The Jakarta Post, halaman 4
Lembaga Ilmu Pengetahuan Indonesia (LIPI) mendesak pemerintah untuk segera menerapkan peraturan-peraturan yang ada di dalam Undang-undang (UU) Anti-Diskriminasi untuk diadopsi kedalam UU Pemilu di tengah sentimen suku, agama, ras dan antar-golongan (SARA) yang berkepanjangan menyusul Pilkada DKI Jakarta yang menyebabkan terpolarisasinya masyarakat.
Peneliti bidang politik LIPI, Irine Hiraswari Gayatri, dalam sebuah diskusi pada hari Rabu (3/4) mengatakan, eksploitasi sentimen SARA selama masa kampanye Pilkada DKI Jakarta terhadap Gubernur DKI Jakarta Basuki Tjahaja Purnama (Ahok), seorang keturunan Tionghoa pemeluk agama Kristen, tidak bisa dianggap remeh.
Masalah tersebut, ungkap Irine, telah menimbulkan kerugian bagi negara, sebab tidak hanya berpengaruh terhadap pemilih di Jakarta, tetapi juga masyarakat di daerah lain, termasuk anak-anak. Karena, ucapan-ucapan diskriminatif terhadap gubernur itu tersebar luas melalui media sosial, spanduk dan masjid di beberapa kota.
Irine memberikan sebuah contoh ujaran kebencian yang dilakukan seorang anak sekolah dasar (SD) di Jagakarsa, Jakarta Selatan, yang dituangkan dalam sebuah pantun yang isinya mengatakan bahwa umat Islam seharusnya tidak memilih Ahok.

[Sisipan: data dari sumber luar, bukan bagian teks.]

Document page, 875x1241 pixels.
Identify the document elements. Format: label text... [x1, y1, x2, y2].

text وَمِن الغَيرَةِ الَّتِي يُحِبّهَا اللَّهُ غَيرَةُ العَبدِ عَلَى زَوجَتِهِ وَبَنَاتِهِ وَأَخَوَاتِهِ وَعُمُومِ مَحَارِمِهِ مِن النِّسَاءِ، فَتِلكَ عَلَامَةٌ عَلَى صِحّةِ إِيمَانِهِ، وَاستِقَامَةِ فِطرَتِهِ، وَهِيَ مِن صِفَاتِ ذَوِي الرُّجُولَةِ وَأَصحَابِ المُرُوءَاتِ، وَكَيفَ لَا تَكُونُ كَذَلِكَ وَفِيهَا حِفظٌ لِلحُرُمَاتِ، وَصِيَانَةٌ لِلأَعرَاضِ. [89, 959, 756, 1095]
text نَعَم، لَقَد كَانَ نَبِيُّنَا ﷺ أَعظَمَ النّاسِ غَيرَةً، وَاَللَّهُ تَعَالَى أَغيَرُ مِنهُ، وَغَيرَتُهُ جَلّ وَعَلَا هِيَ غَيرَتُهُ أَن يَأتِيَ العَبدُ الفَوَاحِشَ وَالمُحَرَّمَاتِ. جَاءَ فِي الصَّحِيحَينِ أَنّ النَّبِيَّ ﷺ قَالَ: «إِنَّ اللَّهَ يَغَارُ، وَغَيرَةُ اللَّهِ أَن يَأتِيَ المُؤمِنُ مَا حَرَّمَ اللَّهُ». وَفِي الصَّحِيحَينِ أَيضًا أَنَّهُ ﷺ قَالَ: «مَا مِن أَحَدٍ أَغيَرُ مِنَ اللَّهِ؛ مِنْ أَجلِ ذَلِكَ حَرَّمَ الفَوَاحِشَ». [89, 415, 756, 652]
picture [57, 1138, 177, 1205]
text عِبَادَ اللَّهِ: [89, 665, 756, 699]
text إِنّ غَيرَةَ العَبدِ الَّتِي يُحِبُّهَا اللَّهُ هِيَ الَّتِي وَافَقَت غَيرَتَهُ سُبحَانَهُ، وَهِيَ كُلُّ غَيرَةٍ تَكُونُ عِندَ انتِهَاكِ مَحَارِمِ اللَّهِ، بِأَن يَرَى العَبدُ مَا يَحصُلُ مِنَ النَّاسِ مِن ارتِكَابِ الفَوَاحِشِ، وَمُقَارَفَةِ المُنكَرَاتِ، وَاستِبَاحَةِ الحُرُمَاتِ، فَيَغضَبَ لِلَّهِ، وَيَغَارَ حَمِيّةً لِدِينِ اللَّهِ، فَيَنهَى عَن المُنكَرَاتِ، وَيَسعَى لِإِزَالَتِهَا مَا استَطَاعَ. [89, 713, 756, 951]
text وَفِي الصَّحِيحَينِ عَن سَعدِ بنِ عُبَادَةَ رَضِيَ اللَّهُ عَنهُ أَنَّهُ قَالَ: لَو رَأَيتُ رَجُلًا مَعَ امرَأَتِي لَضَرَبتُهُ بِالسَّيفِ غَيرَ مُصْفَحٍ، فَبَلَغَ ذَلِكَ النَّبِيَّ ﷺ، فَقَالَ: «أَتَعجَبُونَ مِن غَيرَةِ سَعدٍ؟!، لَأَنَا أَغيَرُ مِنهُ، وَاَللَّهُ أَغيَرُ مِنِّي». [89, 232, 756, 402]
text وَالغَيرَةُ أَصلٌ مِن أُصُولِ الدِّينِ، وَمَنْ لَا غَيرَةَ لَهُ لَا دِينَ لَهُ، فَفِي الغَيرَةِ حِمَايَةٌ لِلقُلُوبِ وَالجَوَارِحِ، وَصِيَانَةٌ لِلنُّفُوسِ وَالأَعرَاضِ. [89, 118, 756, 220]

Terlepas apa pun hasilnya, imbuhnya, Pilkada DKI Jakarta berpengaruh kurang baik terhadap masyarakat, karena mengajarkan bahwa keberagaman itu buruk. Rasa persatuan semakin luntur saat orang-orang terpengaruh untuk mempercayai bahwa seorang pemimpin harus beragama Islam, meskipun hal tersebut dalam kontek untuk memilih seorang gubernur, bukan seorang imam shalat.
Pada Selasa kemarin, Yayasan Cahaya Guru, sebuah lembaga swasta yang fokus di bidang pelatihan guru, menyampaikan, Pilkada DKI Jakarta telah memengaruhi siswa di beberapa daerah. Hal itu terlihat ketika diadakannya pemilihan ketua OSIS (organisasi siswa intra sekolah).

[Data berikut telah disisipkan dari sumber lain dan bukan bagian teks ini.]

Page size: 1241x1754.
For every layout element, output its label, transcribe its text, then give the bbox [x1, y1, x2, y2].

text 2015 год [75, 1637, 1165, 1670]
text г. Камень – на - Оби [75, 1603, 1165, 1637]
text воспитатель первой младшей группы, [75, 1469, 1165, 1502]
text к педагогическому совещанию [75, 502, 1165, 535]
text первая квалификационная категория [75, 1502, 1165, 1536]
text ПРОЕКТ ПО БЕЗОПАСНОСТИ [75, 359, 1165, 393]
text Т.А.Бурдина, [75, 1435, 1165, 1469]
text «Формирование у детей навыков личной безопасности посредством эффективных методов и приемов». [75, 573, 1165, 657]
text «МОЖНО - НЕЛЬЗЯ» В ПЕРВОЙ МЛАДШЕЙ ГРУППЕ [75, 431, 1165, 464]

Mengutip laporan resmi dari Kementerian Pendidikan dan Kebudayaan(Kemdikbud), Ketua Yayasan Cahaya Guru, Henny Supolo, mengatakan, sejumlah siswa di beberapa sekolah di Singkawang, Kalimantan Barat, dan Salatiga, Jawa Tengah, mengatakan bahwa mereka tidak ingin memiliki ketua OSIS yang non-Muslim.
Irine menambahkan, eksploitasi SARA tersebut dapat terus berlanjut pada Pilkada serentak 2018 dan Pilpres 2019, terutama di wilayah-wilayah mayoritas Muslim seperti Jawa Barat, jawa Timur, Sulawesi Selatan, dan Sumatera Barat. Untuk itu, lanjut Irine, pemerintah perlu segara mengadopsi peraturan-peraturan yang ada di dalam UU No. 40/2008 tentang Penghapusan Diskriminasi dan Ras ke dalam UU Pilkada dan Pemilu.